Training is important, too, including training on procedures and processes that minimise mess during food production (mess that then needs to be cleaned). Training on efficient cleaning practices, including minimising water usage during cleaning, is also important.
Optimising Cleaning Processes
Speaking of cleaning processes, they should be subject to constant review to ensure they are as efficient as possible. Are you using the right chemicals and cleaning agents? Are you using the right amount of chemicals and cleaning agents? Is water being used at the right temperature and pressure level?
All the above questions are important to ensure you have efficient cleaning processes that minimise water usage.
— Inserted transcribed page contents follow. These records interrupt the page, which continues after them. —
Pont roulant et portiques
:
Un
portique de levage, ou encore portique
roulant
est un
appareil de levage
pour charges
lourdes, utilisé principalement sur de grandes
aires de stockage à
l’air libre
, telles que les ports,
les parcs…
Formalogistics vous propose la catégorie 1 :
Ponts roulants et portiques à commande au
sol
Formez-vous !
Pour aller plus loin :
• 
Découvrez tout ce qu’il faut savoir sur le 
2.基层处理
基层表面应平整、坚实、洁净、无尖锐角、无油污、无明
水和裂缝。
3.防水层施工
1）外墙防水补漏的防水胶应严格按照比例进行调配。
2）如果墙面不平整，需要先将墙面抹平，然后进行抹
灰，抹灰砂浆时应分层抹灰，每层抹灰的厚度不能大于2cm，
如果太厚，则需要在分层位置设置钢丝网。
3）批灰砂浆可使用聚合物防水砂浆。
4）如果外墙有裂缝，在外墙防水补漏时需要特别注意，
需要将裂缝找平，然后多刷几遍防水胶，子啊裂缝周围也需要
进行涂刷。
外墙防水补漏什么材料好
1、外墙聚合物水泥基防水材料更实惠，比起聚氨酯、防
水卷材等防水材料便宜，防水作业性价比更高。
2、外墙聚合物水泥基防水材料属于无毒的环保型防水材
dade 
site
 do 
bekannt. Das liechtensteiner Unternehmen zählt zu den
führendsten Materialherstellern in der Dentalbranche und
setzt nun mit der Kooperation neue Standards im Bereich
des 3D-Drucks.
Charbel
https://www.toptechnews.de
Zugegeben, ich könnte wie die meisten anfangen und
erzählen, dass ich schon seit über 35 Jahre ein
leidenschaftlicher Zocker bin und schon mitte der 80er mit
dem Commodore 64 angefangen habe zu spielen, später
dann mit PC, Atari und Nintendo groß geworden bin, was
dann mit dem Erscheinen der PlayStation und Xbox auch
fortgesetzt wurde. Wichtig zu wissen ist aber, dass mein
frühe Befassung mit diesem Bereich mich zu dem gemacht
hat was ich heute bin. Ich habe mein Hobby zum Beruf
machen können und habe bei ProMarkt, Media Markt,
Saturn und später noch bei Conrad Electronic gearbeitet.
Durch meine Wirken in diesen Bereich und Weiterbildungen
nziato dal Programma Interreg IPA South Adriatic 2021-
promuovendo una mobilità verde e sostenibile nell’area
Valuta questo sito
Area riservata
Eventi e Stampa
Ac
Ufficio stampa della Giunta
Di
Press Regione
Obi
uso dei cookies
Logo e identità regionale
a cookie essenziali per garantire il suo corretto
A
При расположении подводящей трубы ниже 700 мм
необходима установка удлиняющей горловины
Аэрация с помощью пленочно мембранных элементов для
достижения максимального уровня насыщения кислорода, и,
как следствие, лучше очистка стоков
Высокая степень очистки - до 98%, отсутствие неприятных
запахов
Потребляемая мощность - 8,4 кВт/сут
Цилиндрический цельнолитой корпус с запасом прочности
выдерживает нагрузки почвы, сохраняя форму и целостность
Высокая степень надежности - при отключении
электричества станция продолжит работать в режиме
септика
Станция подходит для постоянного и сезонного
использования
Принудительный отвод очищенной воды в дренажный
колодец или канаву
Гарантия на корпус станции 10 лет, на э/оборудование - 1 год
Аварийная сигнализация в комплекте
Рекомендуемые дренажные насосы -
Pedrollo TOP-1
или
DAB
Minimise Water Usage Away from the Factory Floor
Finally, you can reduce water usage in your facility by making sure it is not being wasted away from the factory floor. This includes in kitchens and bathrooms. Things like turning off taps, using a dishwasher that is water efficient, and making sure the dishwasher is full before turning it on, are all common knowledge, but they can help.
Improving Your Facility, Helping the Environment
While there are some food processors that use more water than others, minimising water usage is a priority across the sector. It is not something that you can fix overnight, as there will always be improvements that can be made. Therefore, there needs to be a constant focus on water usage, whether you are investing in new equipment, updating procedures, or training your team.